Is the Guardian about to outsource printing and go tabloid?
Newspaper publishing presses are very much like commercial aircraft, they cost millions to build and lose money when not “in flight”. For newspapers like The Guardian who have seen their print sales plummet in recent years, it’s a big problem.
According to media reports, the fall in circulation compounded with the decline in the number of pages carrying advertising has resulted in The Guardian’s press operating at far less than optimal capacity. This may lead to The Guardian outsourcing its print operations to another publisher such as News UK.
The Guardian currently operates two Berliner-size printing presses at The Guardian Press Centre which opened in 2005 following an investment believed to be in the region of £80 million. However, as very few UK newspapers use the Berliner format, contract printing is a difficult sell to fill capacity. Aside from printing The Guardian and The Observer, The Guardian Press Centre also prints The New European.

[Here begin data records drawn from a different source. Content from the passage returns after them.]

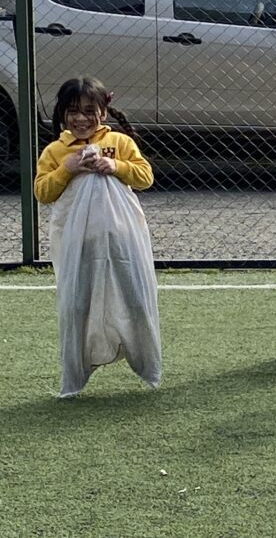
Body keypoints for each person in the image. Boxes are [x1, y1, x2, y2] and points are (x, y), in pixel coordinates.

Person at [34, 77, 160, 397]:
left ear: (103, 111)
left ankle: (148, 363)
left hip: (120, 240)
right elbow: (43, 192)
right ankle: (74, 374)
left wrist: (114, 164)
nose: (81, 118)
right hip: (78, 245)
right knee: (76, 305)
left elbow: (145, 176)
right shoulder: (56, 150)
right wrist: (68, 168)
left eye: (90, 110)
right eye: (73, 111)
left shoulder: (119, 142)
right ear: (62, 113)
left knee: (136, 299)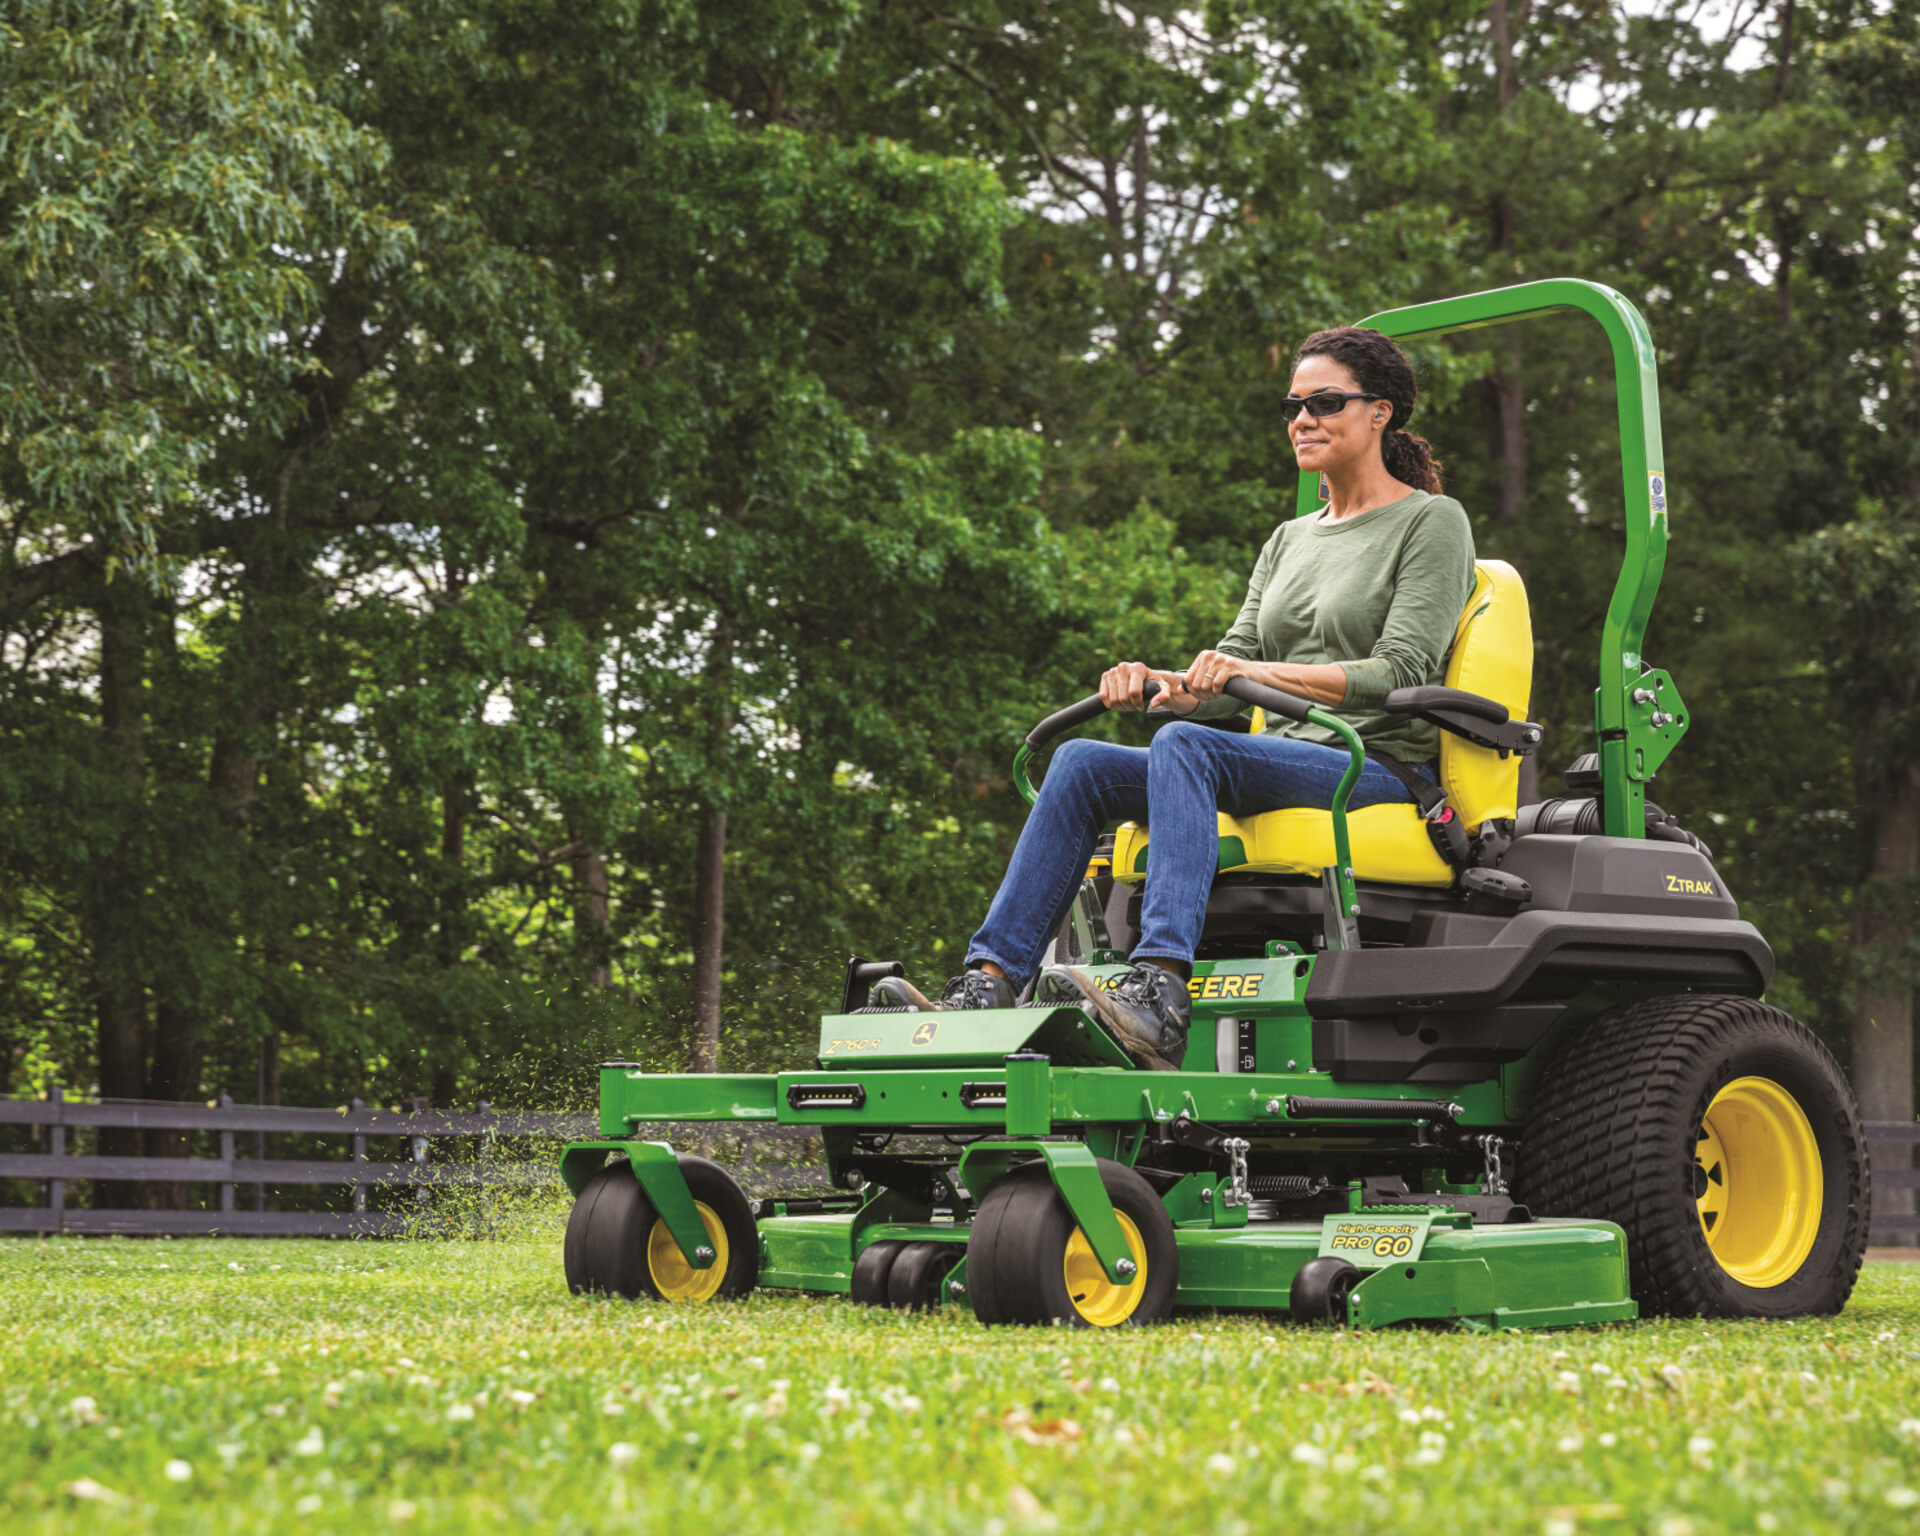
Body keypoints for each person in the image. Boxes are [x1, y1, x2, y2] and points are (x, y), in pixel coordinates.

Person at [883, 326, 1476, 1070]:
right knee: (1082, 761)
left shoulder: (1430, 521)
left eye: (1325, 402)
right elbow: (1226, 687)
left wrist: (1241, 681)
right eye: (1294, 404)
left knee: (1187, 749)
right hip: (1273, 755)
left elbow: (1399, 671)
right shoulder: (1290, 539)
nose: (1303, 419)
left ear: (1380, 413)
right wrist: (1163, 689)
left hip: (1373, 765)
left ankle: (1159, 989)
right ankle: (991, 979)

So would moving presses mean The Guardian would have to adopt a more “standard” format and join the majority of the British press as a tabloid? Newspaper insiders suggest that the topic has been in discussion since 2011.

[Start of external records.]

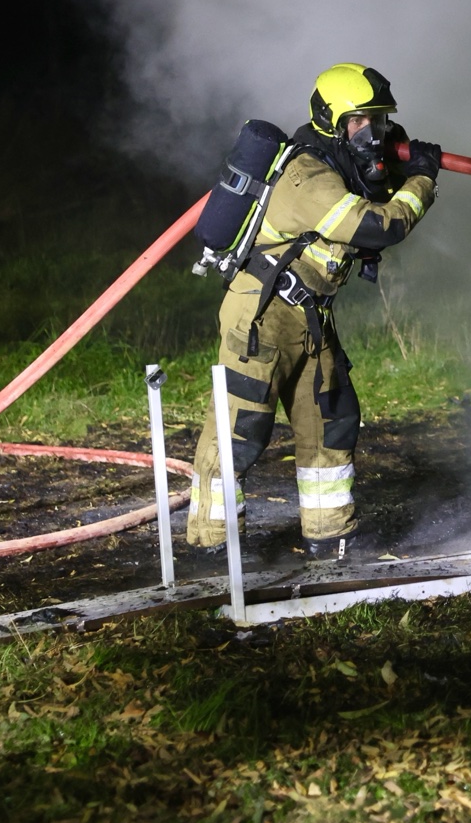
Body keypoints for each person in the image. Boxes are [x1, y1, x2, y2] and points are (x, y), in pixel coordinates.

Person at [185, 63, 442, 562]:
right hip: (261, 316)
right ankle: (212, 549)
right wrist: (422, 180)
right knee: (240, 432)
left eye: (379, 122)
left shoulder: (341, 169)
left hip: (310, 317)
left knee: (332, 421)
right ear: (331, 120)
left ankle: (330, 534)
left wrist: (399, 167)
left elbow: (371, 196)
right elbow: (380, 227)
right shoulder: (307, 177)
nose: (371, 135)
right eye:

And herein lays one of the biggest problems the newspaper industry faces today – indecision.
It was indecision about the widespread adoption of the web as an advertising platform back in the late 1990s that opened the door to competition from property, motors and recruitment sites taking the lion’s share of classified advertising revenues from newspapers. And indecision has guide virtually every commercial and editorial decision in the newspaper industry ever since. It seems to me as if newspaper executives are more interested in protecting the image of their glorious past rather than investing in the future.
So should The Guardian outsource their printing and go tabloid? I would argue – yes. But I would also argue following The Independent’s route and going 100% digital because that’s surely just a matter of time.
I’ll leave the last words to a spokesperson from The Guardian who told journalists: “We don’t comment on rumour or speculation.”